Transcribed page contents:
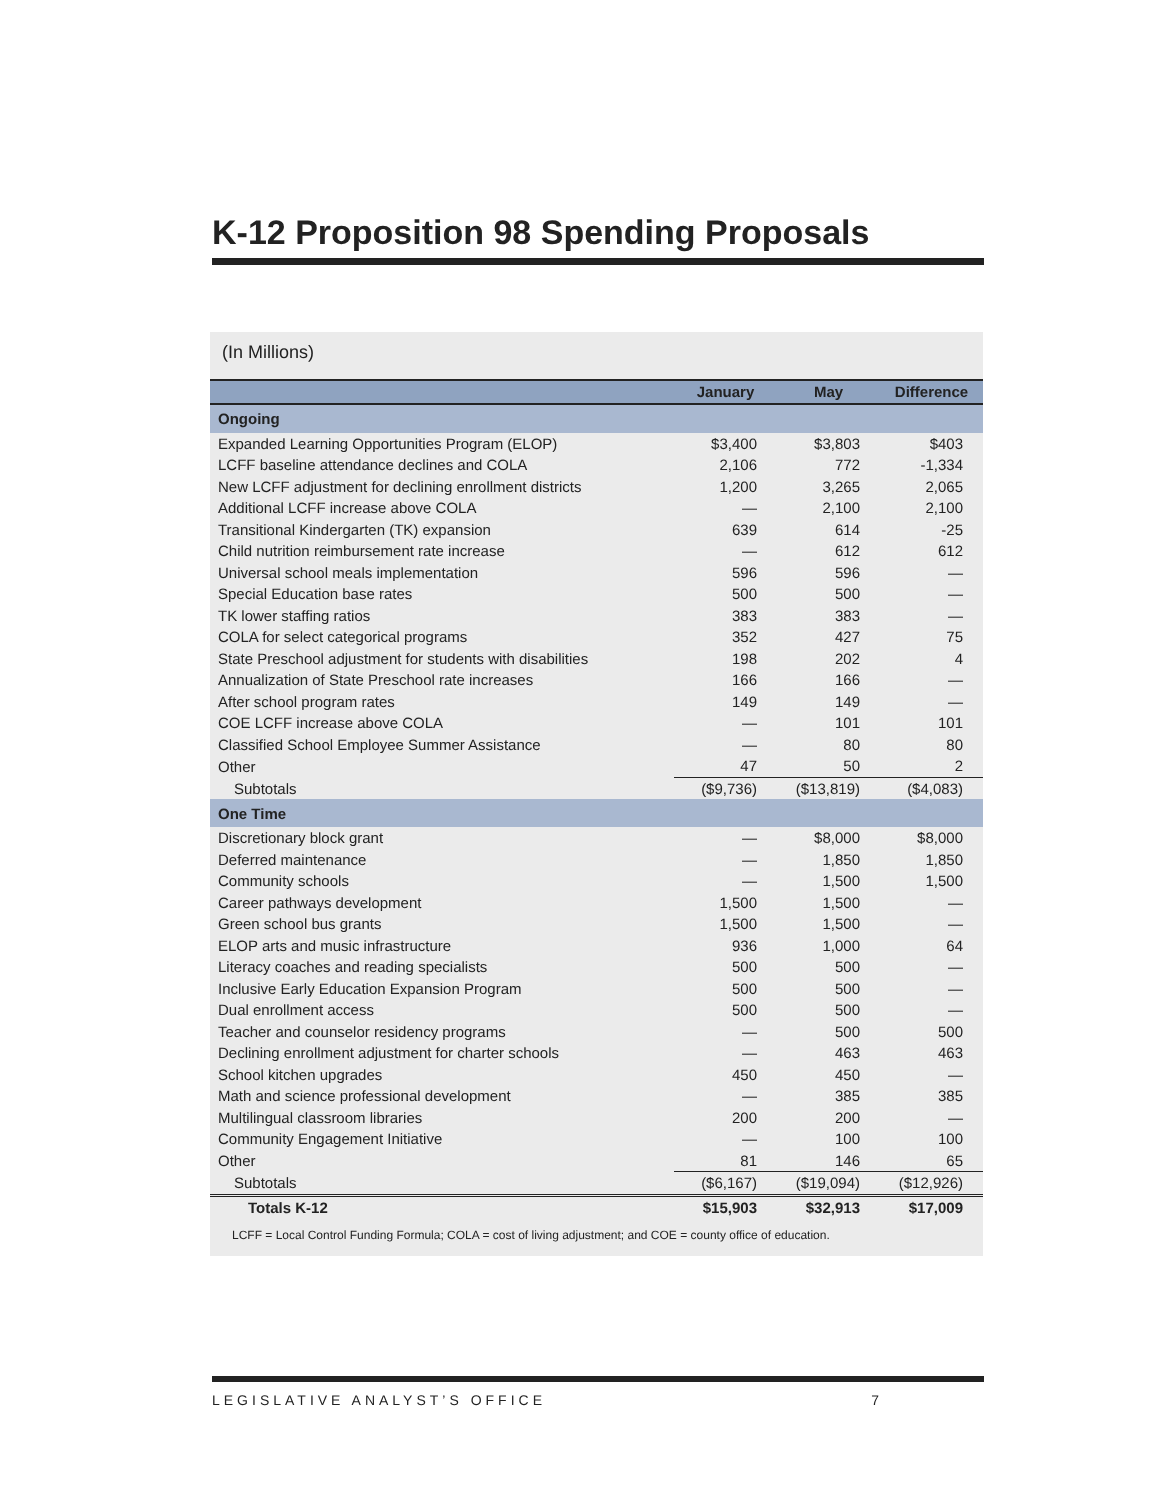K-12 Proposition 98 Spending Proposals
(In Millions)
| | January | May | Difference |
| --- | --- | --- | --- |
| Ongoing | | | |
| Expanded Learning Opportunities Program (ELOP) | $3,400 | $3,803 | $403 |
| LCFF baseline attendance declines and COLA | 2,106 | 772 | -1,334 |
| New LCFF adjustment for declining enrollment districts | 1,200 | 3,265 | 2,065 |
| Additional LCFF increase above COLA | — | 2,100 | 2,100 |
| Transitional Kindergarten (TK) expansion | 639 | 614 | -25 |
| Child nutrition reimbursement rate increase | — | 612 | 612 |
| Universal school meals implementation | 596 | 596 | — |
| Special Education base rates | 500 | 500 | — |
| TK lower staffing ratios | 383 | 383 | — |
| COLA for select categorical programs | 352 | 427 | 75 |
| State Preschool adjustment for students with disabilities | 198 | 202 | 4 |
| Annualization of State Preschool rate increases | 166 | 166 | — |
| After school program rates | 149 | 149 | — |
| COE LCFF increase above COLA | — | 101 | 101 |
| Classified School Employee Summer Assistance | — | 80 | 80 |
| Other | 47 | 50 | 2 |
| Subtotals | ($9,736) | ($13,819) | ($4,083) |
| One Time | | | |
| Discretionary block grant | — | $8,000 | $8,000 |
| Deferred maintenance | — | 1,850 | 1,850 |
| Community schools | — | 1,500 | 1,500 |
| Career pathways development | 1,500 | 1,500 | — |
| Green school bus grants | 1,500 | 1,500 | — |
| ELOP arts and music infrastructure | 936 | 1,000 | 64 |
| Literacy coaches and reading specialists | 500 | 500 | — |
| Inclusive Early Education Expansion Program | 500 | 500 | — |
| Dual enrollment access | 500 | 500 | — |
| Teacher and counselor residency programs | — | 500 | 500 |
| Declining enrollment adjustment for charter schools | — | 463 | 463 |
| School kitchen upgrades | 450 | 450 | — |
| Math and science professional development | — | 385 | 385 |
| Multilingual classroom libraries | 200 | 200 | — |
| Community Engagement Initiative | — | 100 | 100 |
| Other | 81 | 146 | 65 |
| Subtotals | ($6,167) | ($19,094) | ($12,926) |
| Totals K-12 | $15,903 | $32,913 | $17,009 |
LCFF = Local Control Funding Formula; COLA = cost of living adjustment; and COE = county office of education.
LEGISLATIVE ANALYST’S OFFICE 7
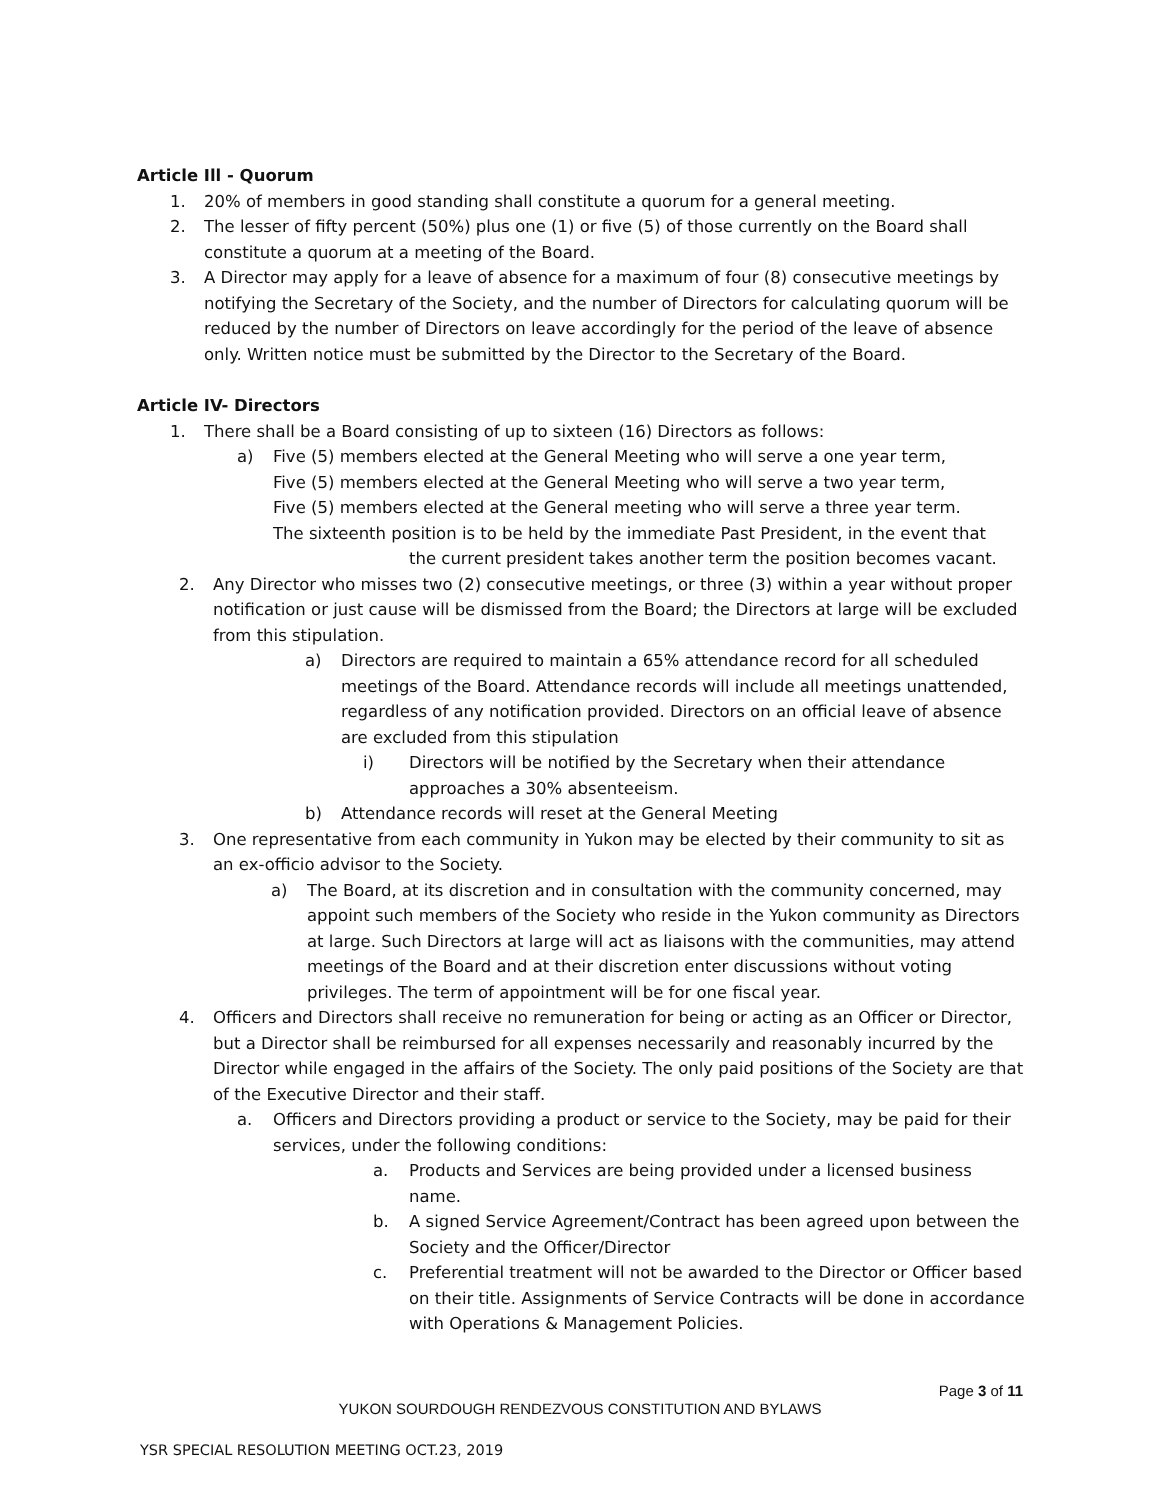Article Ill - Quorum
1. 20% of members in good standing shall constitute a quorum for a general meeting.
2. The lesser of fifty percent (50%) plus one (1) or five (5) of those currently on the Board shall constitute a quorum at a meeting of the Board.
3. A Director may apply for a leave of absence for a maximum of four (8) consecutive meetings by notifying the Secretary of the Society, and the number of Directors for calculating quorum will be reduced by the number of Directors on leave accordingly for the period of the leave of absence only. Written notice must be submitted by the Director to the Secretary of the Board.
Article IV- Directors
1. There shall be a Board consisting of up to sixteen (16) Directors as follows:
a) Five (5) members elected at the General Meeting who will serve a one year term,
Five (5) members elected at the General Meeting who will serve a two year term,
Five (5) members elected at the General meeting who will serve a three year term.
The sixteenth position is to be held by the immediate Past President, in the event that
the current president takes another term the position becomes vacant.
2. Any Director who misses two (2) consecutive meetings, or three (3) within a year without proper notification or just cause will be dismissed from the Board; the Directors at large will be excluded from this stipulation.
a) Directors are required to maintain a 65% attendance record for all scheduled meetings of the Board. Attendance records will include all meetings unattended, regardless of any notification provided. Directors on an official leave of absence are excluded from this stipulation
i) Directors will be notified by the Secretary when their attendance approaches a 30% absenteeism.
b) Attendance records will reset at the General Meeting
3. One representative from each community in Yukon may be elected by their community to sit as an ex-officio advisor to the Society.
a) The Board, at its discretion and in consultation with the community concerned, may appoint such members of the Society who reside in the Yukon community as Directors at large. Such Directors at large will act as liaisons with the communities, may attend meetings of the Board and at their discretion enter discussions without voting privileges. The term of appointment will be for one fiscal year.
4. Officers and Directors shall receive no remuneration for being or acting as an Officer or Director, but a Director shall be reimbursed for all expenses necessarily and reasonably incurred by the Director while engaged in the affairs of the Society. The only paid positions of the Society are that of the Executive Director and their staff.
a. Officers and Directors providing a product or service to the Society, may be paid for their services, under the following conditions:
a. Products and Services are being provided under a licensed business name.
b. A signed Service Agreement/Contract has been agreed upon between the Society and the Officer/Director
c. Preferential treatment will not be awarded to the Director or Officer based on their title. Assignments of Service Contracts will be done in accordance with Operations & Management Policies.
Page 3 of 11
YUKON SOURDOUGH RENDEZVOUS CONSTITUTION AND BYLAWS
YSR SPECIAL RESOLUTION MEETING OCT.23, 2019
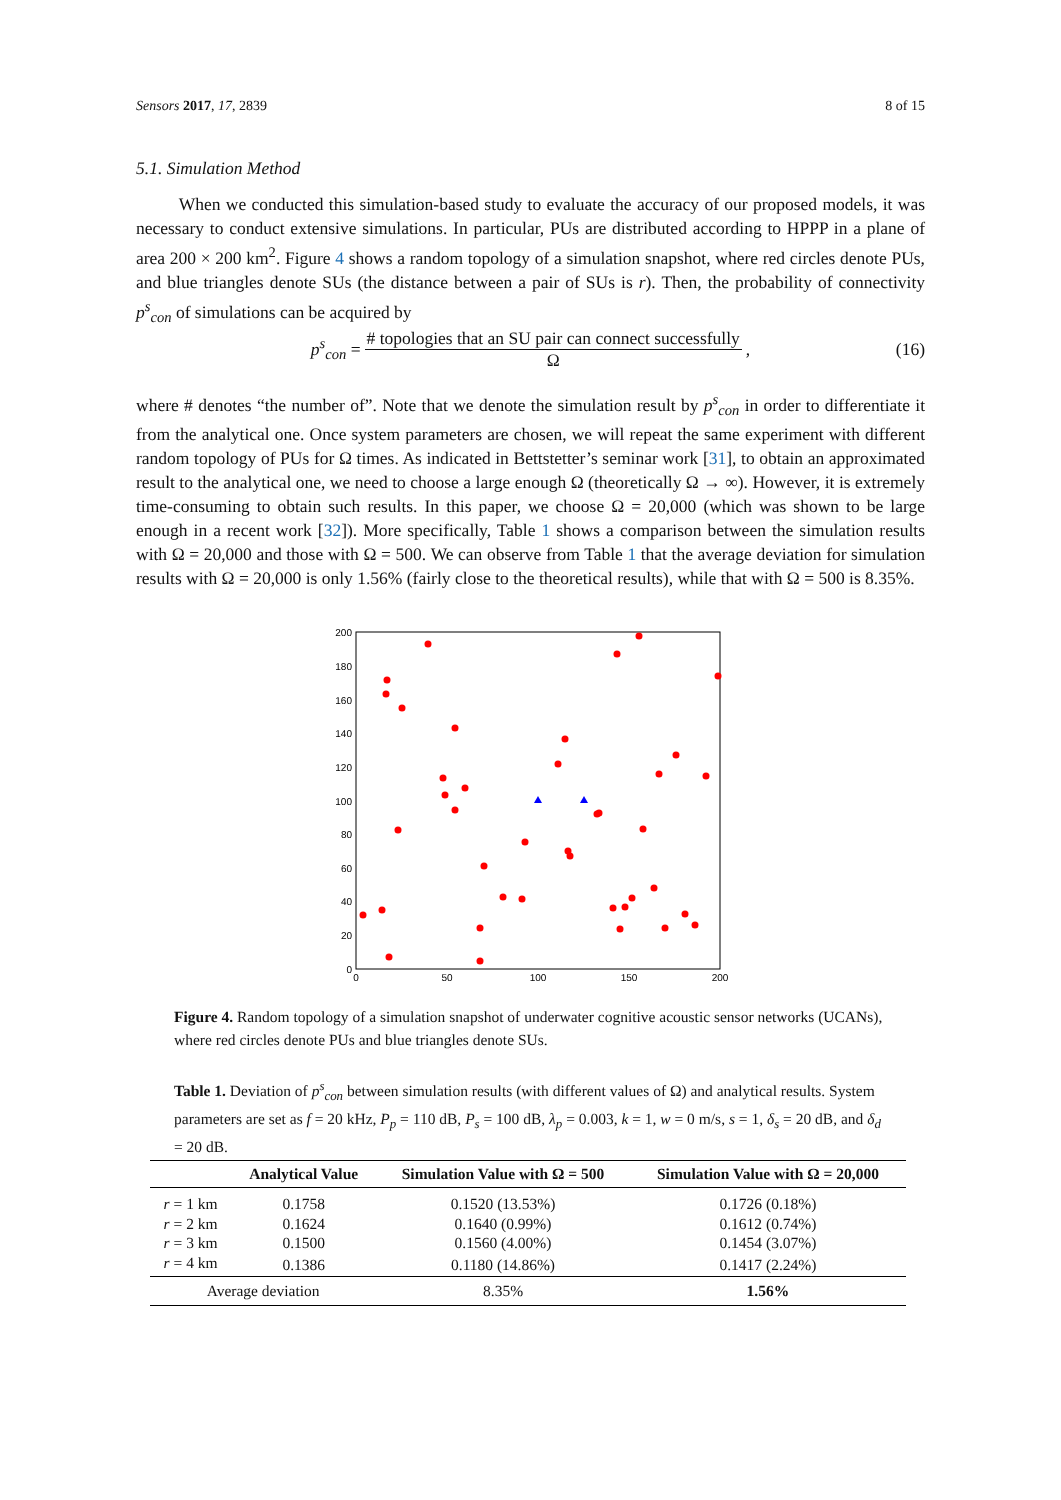Sensors 2017, 17, 2839 8 of 15
5.1. Simulation Method
When we conducted this simulation-based study to evaluate the accuracy of our proposed models, it was necessary to conduct extensive simulations. In particular, PUs are distributed according to HPPP in a plane of area 200 × 200 km<sup>2</sup>. Figure 4 shows a random topology of a simulation snapshot, where red circles denote PUs, and blue triangles denote SUs (the distance between a pair of SUs is r). Then, the probability of connectivity p<sup>s</sup><sub>con</sub> of simulations can be acquired by
p<sup>s</sup><sub>con</sub> = # topologies that an SU pair can connect successfully Ω, (16)
where # denotes “the number of”. Note that we denote the simulation result by p<sup>s</sup><sub>con</sub> in order to differentiate it from the analytical one. Once system parameters are chosen, we will repeat the same experiment with different random topology of PUs for Ω times. As indicated in Bettstetter’s seminar work [31], to obtain an approximated result to the analytical one, we need to choose a large enough Ω (theoretically Ω → ∞). However, it is extremely time-consuming to obtain such results. In this paper, we choose Ω = 20,000 (which was shown to be large enough in a recent work [32]). More specifically, Table 1 shows a comparison between the simulation results with Ω = 20,000 and those with Ω = 500. We can observe from Table 1 that the average deviation for simulation results with Ω = 20,000 is only 1.56% (fairly close to the theoretical results), while that with Ω = 500 is 8.35%.
200
180
160
140
120
100
80
60
40
20
0
0
50
100
150
200
Figure 4. Random topology of a simulation snapshot of underwater cognitive acoustic sensor networks (UCANs), where red circles denote PUs and blue triangles denote SUs.
Table 1. Deviation of p<sup>s</sup><sub>con</sub> between simulation results (with different values of Ω) and analytical results. System parameters are set as f = 20 kHz, P<sub>p</sub> = 110 dB, P<sub>s</sub> = 100 dB, λ<sub>p</sub> = 0.003, k = 1, w = 0 m/s, s = 1, δ<sub>s</sub> = 20 dB, and δ<sub>d</sub> = 20 dB.
| | Analytical Value | Simulation Value with Ω = 500 | Simulation Value with Ω = 20,000 |
| --- | --- | --- | --- |
| r = 1 km | 0.1758 | 0.1520 (13.53%) | 0.1726 (0.18%) |
| r = 2 km | 0.1624 | 0.1640 (0.99%) | 0.1612 (0.74%) |
| r = 3 km | 0.1500 | 0.1560 (4.00%) | 0.1454 (3.07%) |
| r = 4 km | 0.1386 | 0.1180 (14.86%) | 0.1417 (2.24%) |
| Average deviation | | 8.35% | 1.56% |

→ **REQUIRED WORK**
Once the pictures are set aside, copy the remaining text of every entry exactly.

→ **SOLVED PROBLEM**
K-12 Proposition 98 Spending Proposals
(In Millions)
| | January | May | Difference |
| --- | --- | --- | --- |
| Ongoing | | | |
| Expanded Learning Opportunities Program (ELOP) | $3,400 | $3,803 | $403 |
| LCFF baseline attendance declines and COLA | 2,106 | 772 | -1,334 |
| New LCFF adjustment for declining enrollment districts | 1,200 | 3,265 | 2,065 |
| Additional LCFF increase above COLA | — | 2,100 | 2,100 |
| Transitional Kindergarten (TK) expansion | 639 | 614 | -25 |
| Child nutrition reimbursement rate increase | — | 612 | 612 |
| Universal school meals implementation | 596 | 596 | — |
| Special Education base rates | 500 | 500 | — |
| TK lower staffing ratios | 383 | 383 | — |
| COLA for select categorical programs | 352 | 427 | 75 |
| State Preschool adjustment for students with disabilities | 198 | 202 | 4 |
| Annualization of State Preschool rate increases | 166 | 166 | — |
| After school program rates | 149 | 149 | — |
| COE LCFF increase above COLA | — | 101 | 101 |
| Classified School Employee Summer Assistance | — | 80 | 80 |
| Other | 47 | 50 | 2 |
| Subtotals | ($9,736) | ($13,819) | ($4,083) |
| One Time | | | |
| Discretionary block grant | — | $8,000 | $8,000 |
| Deferred maintenance | — | 1,850 | 1,850 |
| Community schools | — | 1,500 | 1,500 |
| Career pathways development | 1,500 | 1,500 | — |
| Green school bus grants | 1,500 | 1,500 | — |
| ELOP arts and music infrastructure | 936 | 1,000 | 64 |
| Literacy coaches and reading specialists | 500 | 500 | — |
| Inclusive Early Education Expansion Program | 500 | 500 | — |
| Dual enrollment access | 500 | 500 | — |
| Teacher and counselor residency programs | — | 500 | 500 |
| Declining enrollment adjustment for charter schools | — | 463 | 463 |
| School kitchen upgrades | 450 | 450 | — |
| Math and science professional development | — | 385 | 385 |
| Multilingual classroom libraries | 200 | 200 | — |
| Community Engagement Initiative | — | 100 | 100 |
| Other | 81 | 146 | 65 |
| Subtotals | ($6,167) | ($19,094) | ($12,926) |
| Totals K-12 | $15,903 | $32,913 | $17,009 |
LCFF = Local Control Funding Formula; COLA = cost of living adjustment; and COE = county office of education.
LEGISLATIVE ANALYST’S OFFICE 7
Article Ill - Quorum
1. 20% of members in good standing shall constitute a quorum for a general meeting.
2. The lesser of fifty percent (50%) plus one (1) or five (5) of those currently on the Board shall constitute a quorum at a meeting of the Board.
3. A Director may apply for a leave of absence for a maximum of four (8) consecutive meetings by notifying the Secretary of the Society, and the number of Directors for calculating quorum will be reduced by the number of Directors on leave accordingly for the period of the leave of absence only. Written notice must be submitted by the Director to the Secretary of the Board.
Article IV- Directors
1. There shall be a Board consisting of up to sixteen (16) Directors as follows:
a) Five (5) members elected at the General Meeting who will serve a one year term,
Five (5) members elected at the General Meeting who will serve a two year term,
Five (5) members elected at the General meeting who will serve a three year term.
The sixteenth position is to be held by the immediate Past President, in the event that
the current president takes another term the position becomes vacant.
2. Any Director who misses two (2) consecutive meetings, or three (3) within a year without proper notification or just cause will be dismissed from the Board; the Directors at large will be excluded from this stipulation.
a) Directors are required to maintain a 65% attendance record for all scheduled meetings of the Board. Attendance records will include all meetings unattended, regardless of any notification provided. Directors on an official leave of absence are excluded from this stipulation
i) Directors will be notified by the Secretary when their attendance approaches a 30% absenteeism.
b) Attendance records will reset at the General Meeting
3. One representative from each community in Yukon may be elected by their community to sit as an ex-officio advisor to the Society.
a) The Board, at its discretion and in consultation with the community concerned, may appoint such members of the Society who reside in the Yukon community as Directors at large. Such Directors at large will act as liaisons with the communities, may attend meetings of the Board and at their discretion enter discussions without voting privileges. The term of appointment will be for one fiscal year.
4. Officers and Directors shall receive no remuneration for being or acting as an Officer or Director, but a Director shall be reimbursed for all expenses necessarily and reasonably incurred by the Director while engaged in the affairs of the Society. The only paid positions of the Society are that of the Executive Director and their staff.
a. Officers and Directors providing a product or service to the Society, may be paid for their services, under the following conditions:
a. Products and Services are being provided under a licensed business name.
b. A signed Service Agreement/Contract has been agreed upon between the Society and the Officer/Director
c. Preferential treatment will not be awarded to the Director or Officer based on their title. Assignments of Service Contracts will be done in accordance with Operations & Management Policies.
Page 3 of 11
YUKON SOURDOUGH RENDEZVOUS CONSTITUTION AND BYLAWS
YSR SPECIAL RESOLUTION MEETING OCT.23, 2019
Sensors 2017, 17, 2839 8 of 15
5.1. Simulation Method
When we conducted this simulation-based study to evaluate the accuracy of our proposed models, it was necessary to conduct extensive simulations. In particular, PUs are distributed according to HPPP in a plane of area 200 × 200 km<sup>2</sup>. Figure 4 shows a random topology of a simulation snapshot, where red circles denote PUs, and blue triangles denote SUs (the distance between a pair of SUs is r). Then, the probability of connectivity p<sup>s</sup><sub>con</sub> of simulations can be acquired by
p<sup>s</sup><sub>con</sub> = # topologies that an SU pair can connect successfully Ω, (16)
where # denotes “the number of”. Note that we denote the simulation result by p<sup>s</sup><sub>con</sub> in order to differentiate it from the analytical one. Once system parameters are chosen, we will repeat the same experiment with different random topology of PUs for Ω times. As indicated in Bettstetter’s seminar work [31], to obtain an approximated result to the analytical one, we need to choose a large enough Ω (theoretically Ω → ∞). However, it is extremely time-consuming to obtain such results. In this paper, we choose Ω = 20,000 (which was shown to be large enough in a recent work [32]). More specifically, Table 1 shows a comparison between the simulation results with Ω = 20,000 and those with Ω = 500. We can observe from Table 1 that the average deviation for simulation results with Ω = 20,000 is only 1.56% (fairly close to the theoretical results), while that with Ω = 500 is 8.35%.
200
180
160
140
120
100
80
60
40
20
0
0
50
100
150
200
Figure 4. Random topology of a simulation snapshot of underwater cognitive acoustic sensor networks (UCANs), where red circles denote PUs and blue triangles denote SUs.
Table 1. Deviation of p<sup>s</sup><sub>con</sub> between simulation results (with different values of Ω) and analytical results. System parameters are set as f = 20 kHz, P<sub>p</sub> = 110 dB, P<sub>s</sub> = 100 dB, λ<sub>p</sub> = 0.003, k = 1, w = 0 m/s, s = 1, δ<sub>s</sub> = 20 dB, and δ<sub>d</sub> = 20 dB.
| | Analytical Value | Simulation Value with Ω = 500 | Simulation Value with Ω = 20,000 |
| --- | --- | --- | --- |
| r = 1 km | 0.1758 | 0.1520 (13.53%) | 0.1726 (0.18%) |
| r = 2 km | 0.1624 | 0.1640 (0.99%) | 0.1612 (0.74%) |
| r = 3 km | 0.1500 | 0.1560 (4.00%) | 0.1454 (3.07%) |
| r = 4 km | 0.1386 | 0.1180 (14.86%) | 0.1417 (2.24%) |
| Average deviation | | 8.35% | 1.56% |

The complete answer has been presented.